**PAGE EXCERPT:**
There is a part of me that wonders whether staffing levels have anything to do with this and whether the pressure is on parents so the nurses do less per child.
I wonder this too. It is stressful to work short staffed, not able to give enough to those in your care.
My DD was not prem, but very poorly when born. She got rushed to a hospital 60 miles away. My DP could not go with her as he had my 11 year old DD1 to care for and I couldn't, because I was not well enough.
When I joined her the next day, it was an immense relief. DP was able to hand DD1 over to her Dad the next day and join us. Too far to travel regularly, so I was a patient and DP was in one of the parent houses.
I clearly remember talking to DD1 and her crying on the phone to me, wanting a cuddle and reassurance and to see her baby sister. I was crying too, telling her I had two beautiful girls and I couldn't cuddle either of them, her because she was so far away and DD2 because she was so poorly. Your DC1 is too young to have even this level of understanding really.

(Stored data entries)

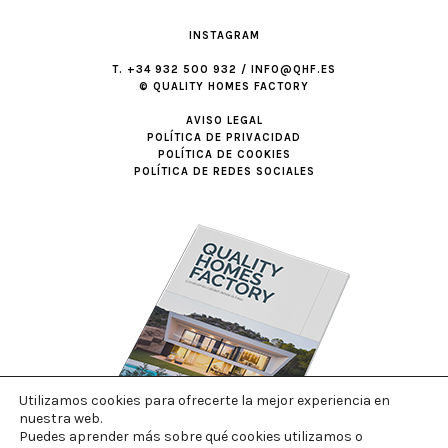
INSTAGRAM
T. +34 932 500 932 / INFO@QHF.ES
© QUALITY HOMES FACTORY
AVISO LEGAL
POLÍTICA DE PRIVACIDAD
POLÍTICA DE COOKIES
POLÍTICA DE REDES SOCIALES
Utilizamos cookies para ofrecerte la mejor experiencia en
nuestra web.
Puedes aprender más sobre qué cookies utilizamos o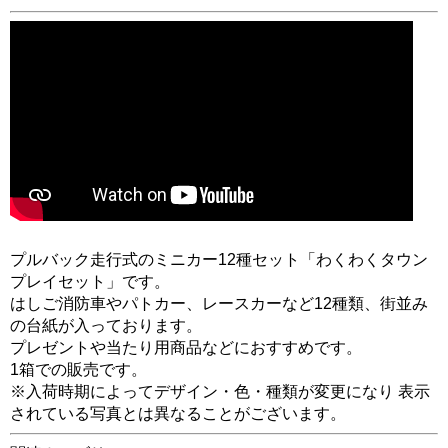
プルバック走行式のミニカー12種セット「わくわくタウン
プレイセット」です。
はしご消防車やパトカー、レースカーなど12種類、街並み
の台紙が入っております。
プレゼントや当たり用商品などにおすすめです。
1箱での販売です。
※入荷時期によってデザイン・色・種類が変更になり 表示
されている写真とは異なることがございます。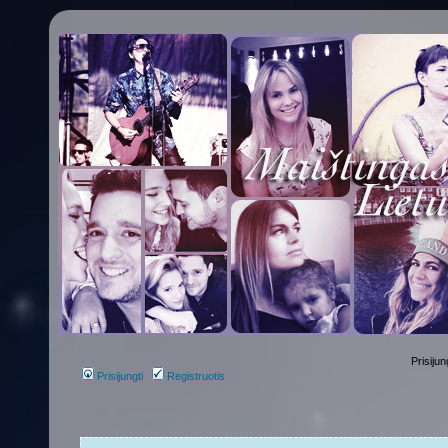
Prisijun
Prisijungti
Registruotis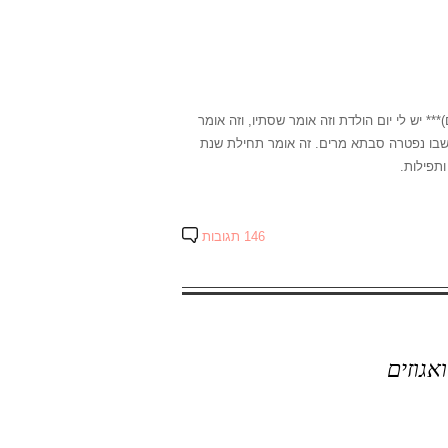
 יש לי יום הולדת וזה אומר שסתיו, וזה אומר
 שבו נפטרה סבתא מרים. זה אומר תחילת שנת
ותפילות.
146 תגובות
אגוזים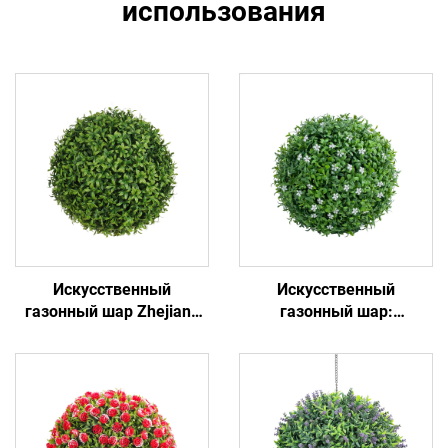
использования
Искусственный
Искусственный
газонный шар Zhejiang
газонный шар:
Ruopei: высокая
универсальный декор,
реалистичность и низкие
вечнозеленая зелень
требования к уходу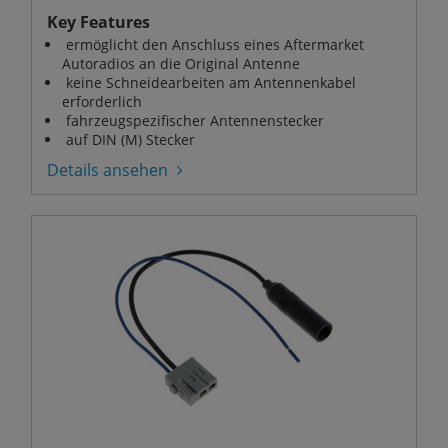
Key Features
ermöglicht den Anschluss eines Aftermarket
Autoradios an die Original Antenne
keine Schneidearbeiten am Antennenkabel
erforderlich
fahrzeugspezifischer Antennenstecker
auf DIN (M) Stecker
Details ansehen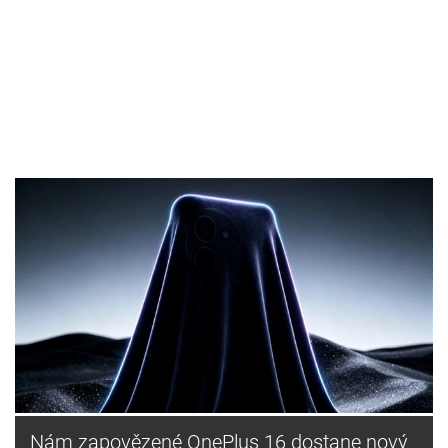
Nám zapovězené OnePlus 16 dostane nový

**TASK INSTRUCTIONS:**
- A) Answer these questions from the post about the newborn's hospital stay:
(i) How far away was the hospital the baby was rushed to?
(ii) Why could DP not go with the baby?
(iii) Where did DP stay once he joined them?
- B) Write the next part of the post about the newborn's hospital stay, picking up after its last sentence.
The records are separate material, unrelated to the post about the newborn's hospital stay.

**SET OF ANSWERS:**
- A)
(i) 60 miles away.
(ii) He had the writer's 11-year-old DD1 to care for.
(iii) In one of the parent houses.

- B)
I remember the awful feeling of not being able to do anything 100% right for anybody, the absolute guilt and desperation.
DD2 is now 13, DD1, nearly 24, with children of her own, but I have been reminded of this so clearly, all these years later, just reading this thread.
I think you were just a mum in a desperate situation, doing her best, to be fair, dad was too. Try to put it behind you and not stop you enjoying your new baby. Congratulations and all the best for the future.